Federal secrecy is a warning signal on mining near BWCA.
Minnesota should stop all state-level work on the controversial Twin…
Minnesota should stop all state-level work on the controversial Twin Metals Mining proposal if the Trump government doesn’t share vital information about copper mining’s risks to the Boundary Waters Canoe Area Wilderness (BWCA).
Gov. Tim Walz may be managing a pandemic, but other crucial decisions concerning the state’s future must also be made. Protecting this beloved, fragile natural preserve is one of them.
The $1 billion Twin Metals project is still years away from becoming a reality, a long timeline due to the extreme scrutiny needed to issue critical licenses. The underground mine and its above ground operations would be within the BWCA’s watershed and unsafely close to the shoreline of a reservoir draining into the wilderness. In November, a Star Tribune Editorial Board special report, “Not this mine. Not this location,” argued that the regulatory framework is broken and the contamination risks unacceptable.
The editorial board warned about the relationship between the Antofagasta, the mine’s Chilean corporate owners, and the Trump administration. It also called out the administration for keeping secret the scientific data gathered during a two-year federal study of copper mining’s potential harm to the BWCA’s watershed. That study was aborted in September 2018, four months shy of completion.
On March 10, the Minnesota Department of Natural Resources (DNR) officially requested that the U.S. Forest Service share the data. The letter from DNR Commissioner Sarah Strommen cited the agency’s long-standing interest in this data, the data’s “significant implications for the people of Minnesota,” and the decision last fall to do a state-level environmental review of Twin Metals. It didn’t take long for the Trump administration to reject it. The brusque April 13 response from the U.S. Department of Agriculture, which oversees the Forest Service, said the study was not finalized; therefore, no findings could be released.

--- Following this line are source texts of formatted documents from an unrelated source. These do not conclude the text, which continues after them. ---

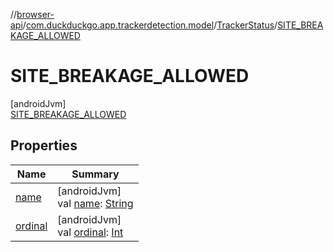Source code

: //[browser-api](../../../../index.md)/[com.duckduckgo.app.trackerdetection.model](../../index.md)/[TrackerStatus](../index.md)/[SITE_BREAKAGE_ALLOWED](index.md)

# SITE_BREAKAGE_ALLOWED

[androidJvm]\
[SITE_BREAKAGE_ALLOWED](index.md)

## Properties

| Name | Summary |
|---|---|
| [name](../-a-l-l-o-w-e-d/index.md#-372974862%2FProperties%2F916081757) | [androidJvm]<br>val [name](../-a-l-l-o-w-e-d/index.md#-372974862%2FProperties%2F916081757): [String](https://kotlinlang.org/api/latest/jvm/stdlib/kotlin/-string/index.html) |
| [ordinal](../-a-l-l-o-w-e-d/index.md#-739389684%2FProperties%2F916081757) | [androidJvm]<br>val [ordinal](../-a-l-l-o-w-e-d/index.md#-739389684%2FProperties%2F916081757): [Int](https://kotlinlang.org/api/latest/jvm/stdlib/kotlin/-int/index.html) |

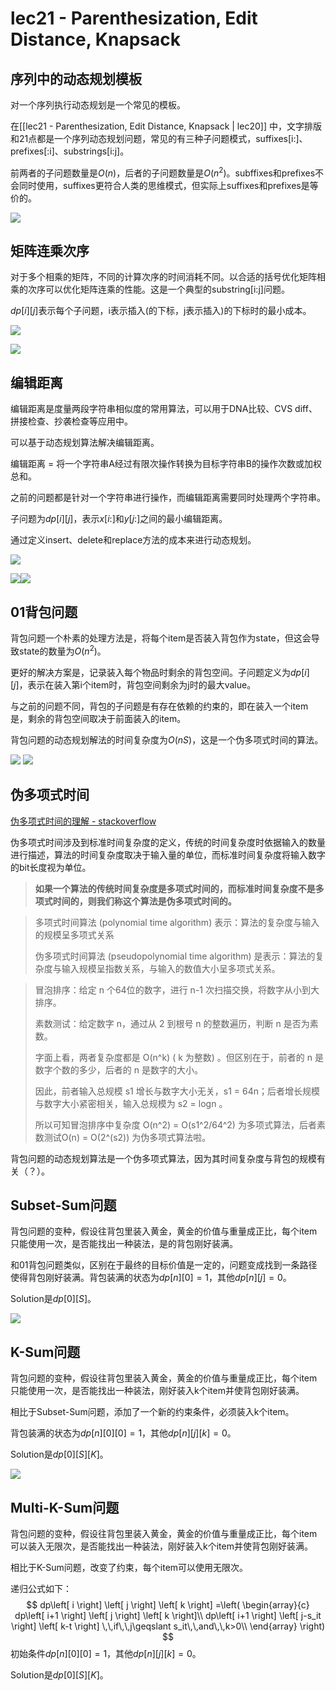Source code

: # lec21 - Parenthesization, Edit Distance, Knapsack
## 序列中的动态规划模板
对一个序列执行动态规划是一个常见的模板。

在[[lec21 - Parenthesization, Edit Distance, Knapsack | lec20]] 中，文字排版和21点都是一个序列动态规划问题，常见的有三种子问题模式，suffixes[i:]、prefixes[:i]、substrings[i:j]。

前两者的子问题数量是$O(n)$，后者的子问题数量是$O(n^2)$。subffixes和prefixes不会同时使用，suffixes更符合人类的思维模式，但实际上suffixes和prefixes是等价的。

![](https://gitee.com/skytreedelivery/cloudimage/raw/master/img/20220319172653.png)

## 矩阵连乘次序
对于多个相乘的矩阵，不同的计算次序的时间消耗不同。以合适的括号优化矩阵相乘的次序可以优化矩阵连乘的性能。这是一个典型的substring[i:j]问题。

$dp[i][j]$表示每个子问题，i表示插入$($的下标，j表示插入$)$的下标时的最小成本。 

![](https://gitee.com/skytreedelivery/cloudimage/raw/master/img/20220319173100.png)

![](https://gitee.com/skytreedelivery/cloudimage/raw/master/img/20220319173714.png)

## 编辑距离
编辑距离是度量两段字符串相似度的常用算法，可以用于DNA比较、CVS diff、拼接检查、抄袭检查等应用中。

可以基于动态规划算法解决编辑距离。

编辑距离 = 将一个字符串A经过有限次操作转换为目标字符串B的操作次数或加权总和。

之前的问题都是针对一个字符串进行操作，而编辑距离需要同时处理两个字符串。

子问题为$dp[i][j]$，表示$x[i:]$和$y[j:]$之间的最小编辑距离。

通过定义insert、delete和replace方法的成本来进行动态规划。

![](https://gitee.com/skytreedelivery/cloudimage/raw/master/img/20220319180907.png)


![](https://gitee.com/skytreedelivery/cloudimage/raw/master/img/20220319180836.png)![](https://gitee.com/skytreedelivery/cloudimage/raw/master/img/20220319180959.png)

## 01背包问题
背包问题一个朴素的处理方法是，将每个item是否装入背包作为state，但这会导致state的数量为$O(n^2)$。

更好的解决方案是，记录装入每个物品时剩余的背包空间。子问题定义为$dp[i][j]$，表示在装入第i个item时，背包空间剩余为j时的最大value。

与之前的问题不同，背包的子问题是有存在依赖的约束的，即在装入一个item是，剩余的背包空间取决于前面装入的item。

背包问题的动态规划解法的时间复杂度为$O(nS)$，这是一个伪多项式时间的算法。

![](https://gitee.com/skytreedelivery/cloudimage/raw/master/img/20220319181649.png)
![](https://gitee.com/skytreedelivery/cloudimage/raw/master/img/20220319181701.png)

## 伪多项式时间
[伪多项式时间的理解 - stackoverflow](https://stackoverflow.com/questions/19647658/what-is-pseudopolynomial-time-how-does-it-differ-from-polynomial-time)

伪多项式时间涉及到标准时间复杂度的定义，传统的时间复杂度时依据输入的数量进行描述，算法的时间复杂度取决于输入量的单位，而标准时间复杂度将输入数字的bit长度视为单位。

> **如果一个算法的传统时间复杂度是多项式时间的，而标准时间复杂度不是多项式时间的，则我们称这个算法是伪多项式时间的。**

> 多项式时间算法 (polynomial time algorithm) 表示：算法的复杂度与输入的规模呈多项式关系
> 
> 伪多项式时间算法 (pseudopolynomial time algorithm) 是表示：算法的复杂度与输入规模呈指数关系，与输入的数值大小呈多项式关系。

> 冒泡排序：给定 n 个64位的数字，进行 n-1 次扫描交换，将数字从小到大排序。
> 
> 素数测试：给定数字 n，通过从 2 到根号 n 的整数遍历，判断 n 是否为素数。
> 
> 字面上看，两者复杂度都是 O(n^k) ( k 为整数) 。但区别在于，前者的 n 是数字个数的多少，后者的 n 是数字的大小。
> 
> 因此，前者输入总规模 s1 增长与数字大小无关，s1 = 64n；后者增长规模与数字大小紧密相关，输入总规模为 s2 = logn 。
> 
> 所以可知冒泡排序中复杂度 O(n^2) = O(s1^2/64^2) 为多项式算法，后者素数测试O(n) = O(2^(s2)) 为伪多项式算法啦。

背包问题的动态规划算法是一个伪多项式算法，因为其时间复杂度与背包的规模有关（？）。

## Subset-Sum问题
背包问题的变种，假设往背包里装入黄金，黄金的价值与重量成正比，每个item只能使用一次，是否能找出一种装法，是的背包刚好装满。

和01背包问题类似，区别在于最终的目标价值是一定的，问题变成找到一条路径使得背包刚好装满。背包装满的状态为$dp[n][0]=1$，其他$dp[n][j]=0$。

Solution是$dp[0][S]$。

![](https://gitee.com/skytreedelivery/cloudimage/raw/master/img/20220319182908.png)

## K-Sum问题
背包问题的变种，假设往背包里装入黄金，黄金的价值与重量成正比，每个item只能使用一次，是否能找出一种装法，刚好装入k个item并使背包刚好装满。

相比于Subset-Sum问题，添加了一个新的约束条件，必须装入k个item。

背包装满的状态为$dp[n][0][0]=1$，其他$dp[n][j][k]=0$。

Solution是$dp[0][S][K]$。

![](https://gitee.com/skytreedelivery/cloudimage/raw/master/img/20220319183310.png)

## Multi-K-Sum问题
背包问题的变种，假设往背包里装入黄金，黄金的价值与重量成正比，每个item可以装入无限次，是否能找出一种装法，刚好装入k个item并使背包刚好装满。

相比于K-Sum问题，改变了约束，每个item可以使用无限次。

递归公式如下：
$$
dp\left[ i \right] \left[ j \right] \left[ k \right] =\left( \begin{array}{c}
	dp\left[ i+1 \right] \left[ j \right] \left[ k \right]\\
	dp\left[ i+1 \right] \left[ j-s_it \right] \left[ k-t \right] \,\,if\,\,j\geqslant s_it\,\,and\,\,k>0\\
\end{array} \right) 
$$
初始条件$dp[n][0][0]=1$，其他$dp[n][j][k]=0$。

Solution是$dp[0][S][K]$。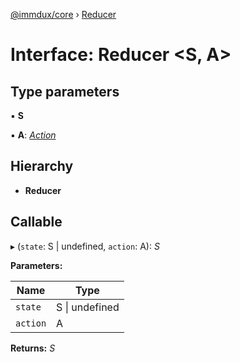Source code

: [@immdux/core](../README.md) › [Reducer](reducer.md)

# Interface: Reducer <**S, A**>

## Type parameters

▪ **S**

▪ **A**: *[Action](action.md)*

## Hierarchy

* **Reducer**

## Callable

▸ (`state`: S | undefined, `action`: A): *S*

**Parameters:**

Name | Type |
------ | ------ |
`state` | S &#124; undefined |
`action` | A |

**Returns:** *S*
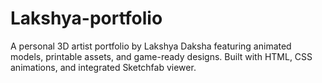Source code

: # Lakshya-portfolio
A personal 3D artist portfolio by Lakshya Daksha featuring animated models, printable assets, and game-ready designs. Built with HTML, CSS animations, and integrated Sketchfab viewer.
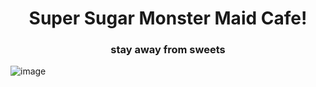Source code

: <h1 align="center"> Super Sugar Monster Maid Cafe! </h1>

<h3 align="center"> stay away from sweets </h3>


![image](https://user-images.githubusercontent.com/61572029/212350821-a99c3f4c-d817-4941-b9eb-3e683d44c455.png)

“You share draft information all the time,”
SAID TOM LANDWEHR, A FORMER DNR COMMISSIONER
That response is a troubling departure from how agencies traditionally work even through the early phases of the research. “You share draft information all the time,” said Tom Landwehr, a former DNR commissioner who now leads the Campaign to Save the Boundary Waters, which opposes Twin Metals. “It is a general practice on these large state and federal projects.”
The response is also insulting to Minnesota scientists and the public, suggesting that they can’t be trusted to interpret data from a nearly completed study. However, nobody should be deceived by maneuvering. There’s only one conclusion to draw from the secrecy: Science doesn’t support the project. To their credit, Twin Metals officials recently told an editorial writer that the firm “has never been in possession nor objected to the release of information gathered by the U.S. Forest Service.”
The DNR provided a statement saying it has not decided how it will respond to the USDA. However, the next steps of the agency should be apparent. It sought this data to do its own analysis, and it shouldn’t proceed without it.
Another recent development adds to concerns about the state moving ahead. The Trump administration is pursuing alterations to the federal Clean Water Act that would expedite huge projects like mines while hobbling state and tribal efforts to study the water quality effect. The changes are disturbingly close to finalization.
The federal secrecy continues to be a serious red flag. The Clean Water Act changes also indicate that the Trump administration is doing what it could to coddle Twin Metals instead of protecting the BWCA. The only logical response is for the DNR and other state agencies with permitting responsibilities to suspend work on this risky mining project.